Ultimately, someone who has worked through the tasks of mourning will be able to maintain a connection to what was lost and embrace the new life in a healthy and constructive way. This may mean keeping grandma’s traditions alive at Channukah while also adding in new traditions that your nieces and nephews came up with. It might mean staying in touch with your old colleagues while also pursuing your next job opportunity. It might mean putting up pictures of your students in your home classroom while teaching remotely. In whatever form it takes, this task is the act of finding out what you want to keep alive from the loss, and in what ways you want to move forward into this new territory.

These tasks are not necessarily linear, and someone may move from one to another and back to the first one. There is also not a set timeline on what is appropriate for this process. Each person manages their grief in a different way, based on their personality, the nature of the grief, their life circumstances and their own experiences. This isn’t necessarily meant to be prescriptive, but instead lays out the elements that Dr. Worden feels are essential to healing from grief.
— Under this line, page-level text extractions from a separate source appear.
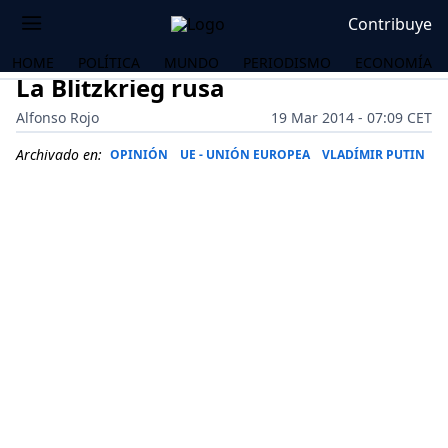
Contribuye
HOME
POLÍTICA
MUNDO
PERIODISMO
ECONOMÍA
La Blitzkrieg rusa
Alfonso Rojo
19 Mar 2014 - 07:09 CET
Archivado en:
OPINIÓN
UE - UNIÓN EUROPEA
VLADÍMIR PUTIN
OS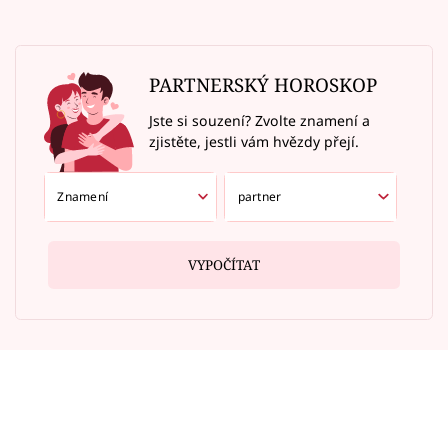
PARTNERSKÝ HOROSKOP
Jste si souzení? Zvolte znamení a
zjistěte, jestli vám hvězdy přejí.
VYPOČÍTAT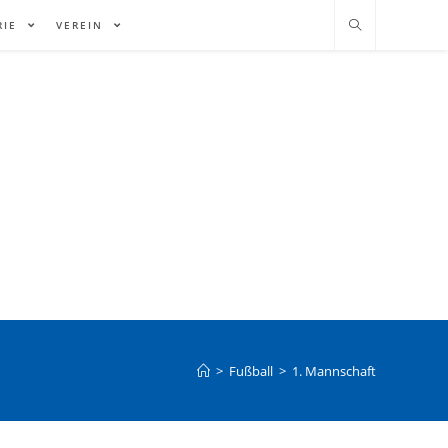
RIE
VEREIN
>
Fußball
>
1. Mannschaft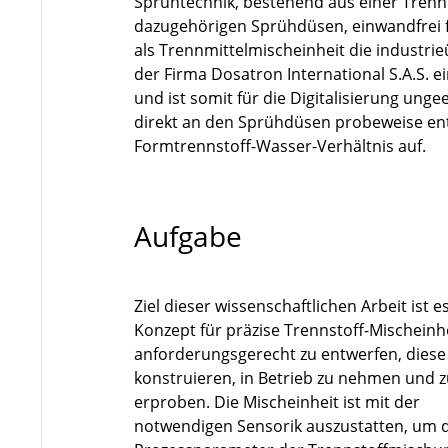
Sprühtechnik, bestehend aus einer Tren
dazugehörigen Sprühdüsen, einwandfrei f
als Trennmittelmischeinheit die indust
der Firma Dosatron International S.A.S. e
und ist somit für die Digitalisierung un
direkt an den Sprühdüsen probeweise en
Formtrennstoff-Wasser-Verhältnis auf.
Aufgabe
Ziel dieser wissenschaftlichen Arbeit ist e
Konzept für präzise Trennstoff-Mischeinh
anforderungsgerecht zu entwerfen, diese
konstruieren, in Betrieb zu nehmen und 
erproben. Die Mischeinheit ist mit der
notwendigen Sensorik auszustatten, um 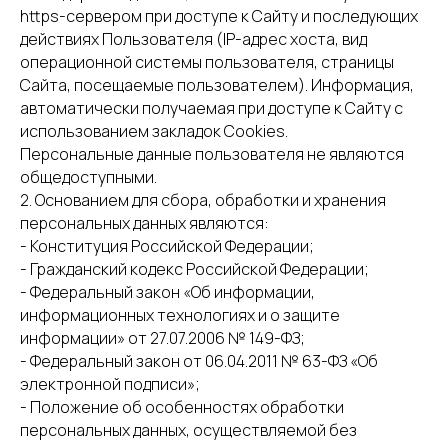
https-сервером при доступе к Сайту и последующих
действиях Пользователя (IР-адрес хоста, вид
операционной системы пользователя, страницы
Сайта, посещаемые пользователем). Информация,
автоматически получаемая при доступе к Сайту с
использованием закладок Cookies.
Персональные данные пользователя не являются
общедоступными.
2. Основанием для сбора, обработки и хранения
персональных данных являются:
- Конституция Российской Федерации;
- Гражданский кодекс Российской Федерации;
- Федеральный закон «Об информации,
информационных технологиях и о защите
информации» от 27.07.2006 № 149-ФЗ;
- Федеральный закон от 06.04.2011 № 63-ФЗ «Об
электронной подписи»;
- Положение об особенностях обработки
персональных данных, осуществляемой без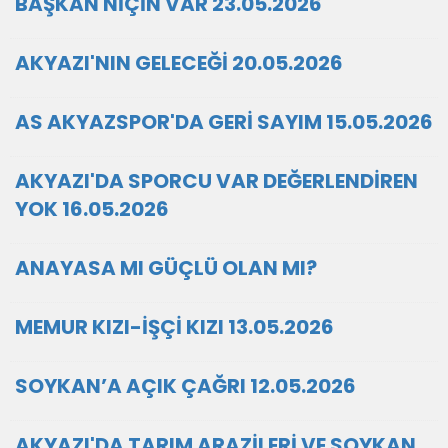
BAŞKAN NİÇİN VAR 23.05.2026
AKYAZI'NIN GELECEĞİ 20.05.2026
AS AKYAZSPOR'DA GERİ SAYIM 15.05.2026
AKYAZI'DA SPORCU VAR DEĞERLENDİREN
YOK 16.05.2026
ANAYASA MI GÜÇLÜ OLAN MI?
MEMUR KIZI-İŞÇİ KIZI 13.05.2026
SOYKAN’A AÇIK ÇAĞRI 12.05.2026
AKYAZI'DA TARIM ARAZİLERİ VE SOYKAN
We will all experience grief and loss in our lives; it is a side effect of being human. The best thing we can do for our own mental health is to take on the tasks of mourning, to choose to do the work to process through the grief, so that we can come out on the other side. Not to diminish what was lost, but to honor the value it brought to our lives and to maintain a connection to it, while also embarking on a new path forward.